Kahne began preparing years ago, as evidenced by his 40-acre property in rural North Carolina. His home rests there, as do adjacent homes for his sister and brother and their families.

The idea was to grow up and grow old together.

"It speaks volumes about where his heart is and his thought process about life," Kelly Kahne said. "He really understands and appreciates what family means. Sure, there's been times when feathers were ruffled, but we all come back to what's most important, and for us that's to stay tight as a family."

Kahne's sister, Shanon Adams, echoes her father's sentiments.

"Family has always been Kasey's priority," Adams said. "To be able to have the kids grow up together and be really close cousins, and for me and Kale and Kasey to be close enough to be neighbors, and walk to each other's homes for dinner, is something we're so grateful for."

Kahne loves the thought that his son will grow up alongside his family, playing with his cousins.

"That was my No. 1 thought going into it, and it's fun to see it actually coming together that way," he said. "It's what I dreamed for."

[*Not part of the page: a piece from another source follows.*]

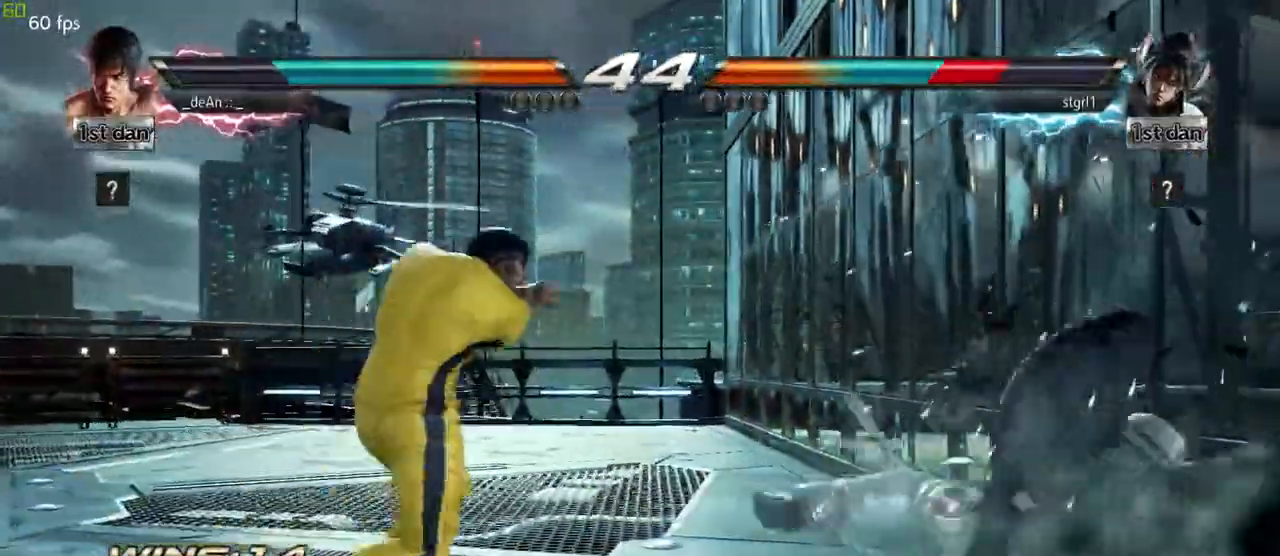
{"buttons": ["SQUARE"], "left_stick": "center", "events": [[83, "left_stick", "center"], [467, "SQUARE", "down"]]}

Adams said Kahne has long been the cool uncle. Adams has three children, 7-year old Eli -- who two months ago began his racing career -- and 4-year-old twin daughters. Kahne's brother, Kale, has a 7-month-old daughter.

"He's a really great uncle, really into the kids," Adams said. "He lights up when they're around, and they're always so excited to see him. They're constantly asking to go hang out with uncle Kasey."


Dialing down the pressure

Kahne, by nature, is a very private man. He was uneasy about how to announce that he would soon become a father. Just because he's a NASCAR driver doesn't mean there should be added pressure, he figured.

He has enough pressure as it is. His is a performance-based job, especially considering he's employed by the most dominant force in the industry. In his first three seasons at Hendrick Motorsports, Kahne logged five wins and four poles, including a single victory and no poles in 2014.

But in November, the pressure was relieved somewhat when Kahne signed a three-year contract extension to drive the No. 5 Chevrolet through the 2018 season.

"I've always raced knowing I need to perform to stay here, and when I re-did the deal with Hendrick it was a really big deal for me, personally," he said. "I felt it meant Rick [Hendrick] really wanted me to be there, and that the team, the guys, and everything we'd worked on and we'd built around the last three years, that I'd be a part of that. It definitely took some pressure off of me.

"Hendrick is just the best place. The way they treat you, the way you work together to find speed and the teammates I have, how it all flows. It's perfect for me right now."

In an attempt to improve Kahne's performance, Hendrick replaced Kahne's crew chief of the past 10 seasons, Kenny Francis, with Rodden. The decision was difficult for Kahne, given the friendship and success he and Francis achieved.

But Rodden is a disciple of Francis, and one of Kahne's closest friends. They go to dinner weekly to chat race cars and family, and Rodden says Kahne's commentary is more open and more vulnerable.

In fact, Rodden was among the first people with whom Kahne shared the news that he would soon be a dad.

"I kept him up-to-date on it the entire time. He's a good friend, and he works super hard and he's really smart. That's a big deal, and once we get rolling and get our wins, it's all going to pay off," Kahne said.

"I still feel like I look at things and think about things in a similar way to how I have for a while. But I do feel like I've matured a lot, and I understand how many different ways there are to do anything you want to do. There's not just one way. And I feel like I'm way more open and relaxed and mature to life, what it throws at you, racing, family, friends, whatever."